Dopo aver conosciuto un lungo periodo di relativa libertà, dovuta alla sua posizione geografica e alla sua difficile accessibilità da parte degli europei, il Madagascar divenne una colonia francese nel 1895. Sotto la sua dominazione, subì una serie di riforme che ne castrarono ogni autonomia e ogni possibilità di crescita. Con la sconfitta francese per mano tedesca nella Seconda Guerra Mondiale, il Madagascar finì sotto il governo collaborazionista di Vichy, per poi essere liberato dagli inglesi e riconsegnato alla Francia nel 1945. Tuttavia, così come accadde nelle altre colonie, i locali, cresciuti sotto la dominazione europea, per la quale avevano combattuto nei vari conflitti del secolo, pretesero parità di trattamento: in Madagascar, così come in altri luoghi, scoppiò una sanguinosissima rivolta, che lasciò sul terreno un grande numero di vittime.
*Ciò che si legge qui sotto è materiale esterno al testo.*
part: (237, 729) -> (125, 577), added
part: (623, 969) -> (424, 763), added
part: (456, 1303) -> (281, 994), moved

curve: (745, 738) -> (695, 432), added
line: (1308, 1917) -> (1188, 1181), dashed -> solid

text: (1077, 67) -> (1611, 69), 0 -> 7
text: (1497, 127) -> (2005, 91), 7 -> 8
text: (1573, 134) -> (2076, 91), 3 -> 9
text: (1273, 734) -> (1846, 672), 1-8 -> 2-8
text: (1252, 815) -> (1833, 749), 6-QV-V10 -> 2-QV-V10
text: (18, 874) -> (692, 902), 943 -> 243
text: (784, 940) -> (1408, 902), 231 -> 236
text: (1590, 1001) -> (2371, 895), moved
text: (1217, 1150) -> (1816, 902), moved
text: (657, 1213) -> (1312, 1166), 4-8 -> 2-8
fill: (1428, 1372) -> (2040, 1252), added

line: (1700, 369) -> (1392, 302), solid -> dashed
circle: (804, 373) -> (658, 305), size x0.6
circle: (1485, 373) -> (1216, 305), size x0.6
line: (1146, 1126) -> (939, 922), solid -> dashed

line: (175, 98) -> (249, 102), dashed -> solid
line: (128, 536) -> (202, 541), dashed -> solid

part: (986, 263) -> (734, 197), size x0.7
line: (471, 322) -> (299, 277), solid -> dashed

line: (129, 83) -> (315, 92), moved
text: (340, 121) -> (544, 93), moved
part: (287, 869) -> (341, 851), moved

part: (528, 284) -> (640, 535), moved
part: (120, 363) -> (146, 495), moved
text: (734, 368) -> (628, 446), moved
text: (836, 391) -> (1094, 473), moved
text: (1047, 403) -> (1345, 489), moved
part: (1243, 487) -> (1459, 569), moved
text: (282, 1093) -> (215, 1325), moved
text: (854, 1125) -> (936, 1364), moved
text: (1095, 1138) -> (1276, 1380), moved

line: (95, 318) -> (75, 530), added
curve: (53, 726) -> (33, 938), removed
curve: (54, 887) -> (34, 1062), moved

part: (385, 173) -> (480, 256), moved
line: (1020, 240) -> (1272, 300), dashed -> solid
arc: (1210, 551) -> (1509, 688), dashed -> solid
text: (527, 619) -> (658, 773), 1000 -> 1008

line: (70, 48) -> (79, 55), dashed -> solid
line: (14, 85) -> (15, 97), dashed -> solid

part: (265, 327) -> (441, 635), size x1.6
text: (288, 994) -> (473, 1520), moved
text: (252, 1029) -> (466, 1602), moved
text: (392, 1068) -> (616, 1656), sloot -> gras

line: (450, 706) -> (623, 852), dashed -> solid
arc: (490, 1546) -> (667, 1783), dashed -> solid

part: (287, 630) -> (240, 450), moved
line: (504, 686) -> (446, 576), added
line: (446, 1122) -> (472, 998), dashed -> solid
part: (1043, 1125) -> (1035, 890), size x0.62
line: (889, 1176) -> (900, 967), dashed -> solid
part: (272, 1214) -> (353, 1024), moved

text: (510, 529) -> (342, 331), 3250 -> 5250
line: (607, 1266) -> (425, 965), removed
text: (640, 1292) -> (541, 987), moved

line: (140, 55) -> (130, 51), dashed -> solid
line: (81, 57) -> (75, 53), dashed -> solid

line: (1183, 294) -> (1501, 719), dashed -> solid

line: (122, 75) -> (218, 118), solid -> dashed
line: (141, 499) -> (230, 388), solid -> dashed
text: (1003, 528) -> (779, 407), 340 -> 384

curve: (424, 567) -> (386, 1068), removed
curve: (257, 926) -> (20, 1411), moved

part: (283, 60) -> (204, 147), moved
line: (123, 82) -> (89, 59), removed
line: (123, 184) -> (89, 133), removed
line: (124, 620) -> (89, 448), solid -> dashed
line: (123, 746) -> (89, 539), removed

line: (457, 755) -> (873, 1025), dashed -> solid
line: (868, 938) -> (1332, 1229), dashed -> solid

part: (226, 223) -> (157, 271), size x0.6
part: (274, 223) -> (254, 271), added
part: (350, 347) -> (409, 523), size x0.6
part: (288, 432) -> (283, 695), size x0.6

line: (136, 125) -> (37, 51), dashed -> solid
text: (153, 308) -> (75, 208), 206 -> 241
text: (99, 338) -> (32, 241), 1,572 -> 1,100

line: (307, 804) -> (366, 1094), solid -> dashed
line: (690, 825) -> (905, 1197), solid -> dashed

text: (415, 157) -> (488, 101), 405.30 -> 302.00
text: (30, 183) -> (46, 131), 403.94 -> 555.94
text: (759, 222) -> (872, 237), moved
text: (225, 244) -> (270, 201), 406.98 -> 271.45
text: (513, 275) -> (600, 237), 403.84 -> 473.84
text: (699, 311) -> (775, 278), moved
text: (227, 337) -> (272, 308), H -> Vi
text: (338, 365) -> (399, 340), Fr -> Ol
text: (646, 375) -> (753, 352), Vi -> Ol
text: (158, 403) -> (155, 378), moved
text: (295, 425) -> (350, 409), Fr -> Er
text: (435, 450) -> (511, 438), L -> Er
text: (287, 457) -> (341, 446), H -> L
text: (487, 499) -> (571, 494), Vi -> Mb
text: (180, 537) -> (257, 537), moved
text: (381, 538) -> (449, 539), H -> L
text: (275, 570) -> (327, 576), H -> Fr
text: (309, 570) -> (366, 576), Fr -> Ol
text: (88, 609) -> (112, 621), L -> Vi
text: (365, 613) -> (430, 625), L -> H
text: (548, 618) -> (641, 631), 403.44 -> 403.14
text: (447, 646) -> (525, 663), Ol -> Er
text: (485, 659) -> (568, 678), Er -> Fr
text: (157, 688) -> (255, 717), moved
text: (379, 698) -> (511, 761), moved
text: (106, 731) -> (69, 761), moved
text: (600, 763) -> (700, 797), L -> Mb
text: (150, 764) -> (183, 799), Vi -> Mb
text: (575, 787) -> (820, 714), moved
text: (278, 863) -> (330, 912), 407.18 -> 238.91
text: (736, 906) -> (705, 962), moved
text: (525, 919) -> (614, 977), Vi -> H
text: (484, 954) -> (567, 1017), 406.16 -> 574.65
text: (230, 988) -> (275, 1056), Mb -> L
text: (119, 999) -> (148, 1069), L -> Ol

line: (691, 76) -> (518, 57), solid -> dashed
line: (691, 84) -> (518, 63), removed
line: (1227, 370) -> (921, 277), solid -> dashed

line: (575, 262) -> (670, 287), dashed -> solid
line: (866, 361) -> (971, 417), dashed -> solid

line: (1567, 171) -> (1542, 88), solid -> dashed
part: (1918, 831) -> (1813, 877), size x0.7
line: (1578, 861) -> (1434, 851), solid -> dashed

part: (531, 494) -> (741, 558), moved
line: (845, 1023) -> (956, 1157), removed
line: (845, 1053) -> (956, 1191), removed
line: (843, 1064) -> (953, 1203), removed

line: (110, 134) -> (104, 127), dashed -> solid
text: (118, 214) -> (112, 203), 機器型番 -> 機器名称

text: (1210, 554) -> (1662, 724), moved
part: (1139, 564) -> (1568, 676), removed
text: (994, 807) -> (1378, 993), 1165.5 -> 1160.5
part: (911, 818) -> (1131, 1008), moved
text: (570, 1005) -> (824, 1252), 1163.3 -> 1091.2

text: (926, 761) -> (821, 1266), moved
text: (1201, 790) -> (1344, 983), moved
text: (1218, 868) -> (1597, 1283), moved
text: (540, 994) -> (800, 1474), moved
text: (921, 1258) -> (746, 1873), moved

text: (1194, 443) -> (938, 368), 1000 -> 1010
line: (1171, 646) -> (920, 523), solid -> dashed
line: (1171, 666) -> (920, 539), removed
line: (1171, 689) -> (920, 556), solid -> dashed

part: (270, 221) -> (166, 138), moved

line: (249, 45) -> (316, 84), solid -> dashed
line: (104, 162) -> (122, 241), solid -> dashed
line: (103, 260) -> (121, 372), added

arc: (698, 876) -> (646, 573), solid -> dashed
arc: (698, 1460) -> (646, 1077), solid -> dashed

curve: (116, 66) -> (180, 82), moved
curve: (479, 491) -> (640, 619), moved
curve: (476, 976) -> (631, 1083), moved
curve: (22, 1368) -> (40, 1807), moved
Tuttavia, grazie a una maggiore autonomia accordata dal Governo centrale nel 1956, il Madagascar iniziò a fare ‘prove di indipendenza’, finché, con l’arrivo di De Gaulle, poterono votare per la propria libertà. Il 26 giugno del 1960 la grande isola africana era finalmente indipendente: Philibert Tsiranana ne fu il primo Presidente.

Le cose non andarono per il verso sperato: il Presidente fu accusato di attuare politiche troppo francofile e si ritirò dalla vita politica nel 1972. Si chiuse così il primo capitolo della storia del Madagascar indipendente, aprendone uno, più incerto, caratterizzato da governi di giunte militari.